___ DATA EXCERPTS ___
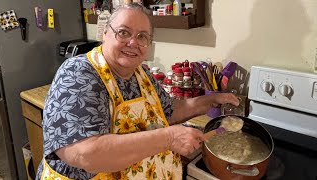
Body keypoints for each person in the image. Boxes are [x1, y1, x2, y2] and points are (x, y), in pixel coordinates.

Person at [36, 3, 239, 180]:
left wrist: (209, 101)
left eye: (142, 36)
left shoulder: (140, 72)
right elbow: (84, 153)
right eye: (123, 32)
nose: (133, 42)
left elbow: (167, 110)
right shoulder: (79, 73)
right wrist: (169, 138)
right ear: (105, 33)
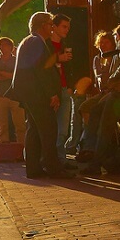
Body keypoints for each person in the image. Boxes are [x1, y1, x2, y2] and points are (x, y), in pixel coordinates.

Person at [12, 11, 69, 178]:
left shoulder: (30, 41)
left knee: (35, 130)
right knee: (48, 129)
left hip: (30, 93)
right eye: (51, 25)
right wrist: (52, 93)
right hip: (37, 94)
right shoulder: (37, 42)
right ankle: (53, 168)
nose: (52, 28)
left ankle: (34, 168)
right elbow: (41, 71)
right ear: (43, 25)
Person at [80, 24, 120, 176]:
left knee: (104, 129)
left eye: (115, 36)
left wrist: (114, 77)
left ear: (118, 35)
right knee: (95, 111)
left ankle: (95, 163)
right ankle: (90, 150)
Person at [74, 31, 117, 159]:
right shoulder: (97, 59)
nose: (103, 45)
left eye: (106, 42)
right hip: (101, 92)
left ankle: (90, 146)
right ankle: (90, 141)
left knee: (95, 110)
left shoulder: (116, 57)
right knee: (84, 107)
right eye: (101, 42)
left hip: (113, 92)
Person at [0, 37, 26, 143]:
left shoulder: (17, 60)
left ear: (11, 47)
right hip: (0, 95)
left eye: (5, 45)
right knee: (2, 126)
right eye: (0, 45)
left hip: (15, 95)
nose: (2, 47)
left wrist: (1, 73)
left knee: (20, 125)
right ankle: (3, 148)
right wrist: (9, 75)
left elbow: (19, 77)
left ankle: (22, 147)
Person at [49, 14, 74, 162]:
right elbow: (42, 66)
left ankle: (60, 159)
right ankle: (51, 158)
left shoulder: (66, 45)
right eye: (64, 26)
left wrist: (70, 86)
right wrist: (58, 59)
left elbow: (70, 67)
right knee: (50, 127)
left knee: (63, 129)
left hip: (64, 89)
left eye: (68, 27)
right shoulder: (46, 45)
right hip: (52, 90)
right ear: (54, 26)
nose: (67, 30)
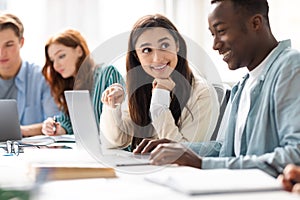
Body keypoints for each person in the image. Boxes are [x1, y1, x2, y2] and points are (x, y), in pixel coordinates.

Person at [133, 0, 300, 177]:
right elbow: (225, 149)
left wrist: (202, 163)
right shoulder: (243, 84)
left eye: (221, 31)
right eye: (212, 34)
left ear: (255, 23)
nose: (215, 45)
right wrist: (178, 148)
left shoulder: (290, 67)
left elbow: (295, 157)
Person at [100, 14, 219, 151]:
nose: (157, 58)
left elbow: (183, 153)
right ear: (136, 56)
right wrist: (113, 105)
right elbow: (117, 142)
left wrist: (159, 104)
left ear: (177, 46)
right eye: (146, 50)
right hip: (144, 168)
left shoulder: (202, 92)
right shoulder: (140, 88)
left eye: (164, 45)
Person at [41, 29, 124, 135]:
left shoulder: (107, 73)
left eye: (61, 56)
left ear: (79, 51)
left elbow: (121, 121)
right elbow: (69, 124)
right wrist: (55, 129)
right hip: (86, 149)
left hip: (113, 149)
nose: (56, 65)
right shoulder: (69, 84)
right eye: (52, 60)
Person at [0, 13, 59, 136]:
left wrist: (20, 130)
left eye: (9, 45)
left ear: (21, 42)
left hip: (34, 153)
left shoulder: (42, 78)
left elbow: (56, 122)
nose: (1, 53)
___
EXERCISE BRIEF. Write the records out again verbatim and omit the pictures they contain.

EXERCISE ANSWER.
Body keypoints for each person in the image. Boxes are [x1, y1, x2, y2] and points are (x, y), in pixel coordinates.

Person at [36, 3, 239, 180]:
left wrist: (209, 101)
left eye: (142, 36)
left shoulder: (140, 72)
right elbow: (84, 153)
right eye: (123, 32)
nose: (133, 42)
left elbow: (167, 110)
right shoulder: (79, 73)
right wrist: (169, 138)
right ear: (105, 33)
Body keypoints for each person in the image. Boxes are [x1, y1, x2, y2] and points are (x, y), in pixel coordinates.

Person at [12, 11, 69, 178]:
left shoulder: (30, 41)
left knee: (35, 130)
right knee: (48, 129)
left hip: (30, 93)
right eye: (51, 25)
right wrist: (52, 93)
right hip: (37, 94)
right shoulder: (37, 42)
right ankle: (53, 168)
nose: (52, 28)
left ankle: (34, 168)
right elbow: (41, 71)
right ear: (43, 25)
Person at [80, 24, 120, 176]:
left knee: (104, 129)
left eye: (115, 36)
left wrist: (114, 77)
left ear: (118, 35)
right knee: (95, 111)
left ankle: (95, 163)
right ankle: (90, 150)
Person at [74, 31, 117, 159]:
right shoulder: (97, 59)
nose: (103, 45)
left eye: (106, 42)
right hip: (101, 92)
left ankle: (90, 146)
right ankle: (90, 141)
left knee: (95, 110)
left shoulder: (116, 57)
right knee: (84, 107)
right eye: (101, 42)
left hip: (113, 92)
Person at [0, 37, 26, 143]:
left shoulder: (17, 60)
left ear: (11, 47)
right hip: (0, 95)
left eye: (5, 45)
right knee: (2, 126)
right eye: (0, 45)
left hip: (15, 95)
nose: (2, 47)
left wrist: (1, 73)
left knee: (20, 125)
right ankle: (3, 148)
right wrist: (9, 75)
left elbow: (19, 77)
left ankle: (22, 147)
Person at [49, 14, 74, 162]:
right elbow: (42, 66)
left ankle: (60, 159)
right ankle: (51, 158)
left shoulder: (66, 45)
right eye: (64, 26)
left wrist: (70, 86)
right wrist: (58, 59)
left elbow: (70, 67)
right knee: (50, 127)
left knee: (63, 129)
left hip: (64, 89)
left eye: (68, 27)
right shoulder: (46, 45)
right hip: (52, 90)
right ear: (54, 26)
nose: (67, 30)
Body keypoints for each person in the image. Boxes are [x1, y1, x2, y2] and points are (x, y), in pixel coordinates.

Person at [133, 0, 300, 177]:
right elbow: (225, 149)
left wrist: (202, 163)
right shoulder: (243, 84)
left eye: (221, 31)
right eye: (212, 34)
left ear: (255, 23)
nose: (215, 45)
right wrist: (178, 148)
left shoulder: (290, 67)
left elbow: (295, 157)
Person at [100, 14, 219, 151]:
nose: (157, 58)
left elbow: (183, 153)
right ear: (136, 56)
right wrist: (113, 105)
right elbow: (117, 142)
left wrist: (159, 104)
left ear: (177, 46)
right eye: (146, 50)
right hip: (144, 168)
left shoulder: (202, 92)
right shoulder: (140, 88)
left eye: (164, 45)
Person at [41, 29, 124, 135]:
left shoulder: (107, 73)
left eye: (61, 56)
left ear: (79, 51)
left elbow: (121, 121)
right elbow: (69, 124)
right wrist: (55, 129)
right hip: (86, 149)
left hip: (113, 149)
nose: (56, 65)
right shoulder: (69, 84)
right eye: (52, 60)
Person at [0, 13, 59, 136]:
left wrist: (20, 130)
left eye: (9, 45)
left ear: (21, 42)
left hip: (34, 153)
left shoulder: (42, 78)
left elbow: (56, 122)
nose: (1, 53)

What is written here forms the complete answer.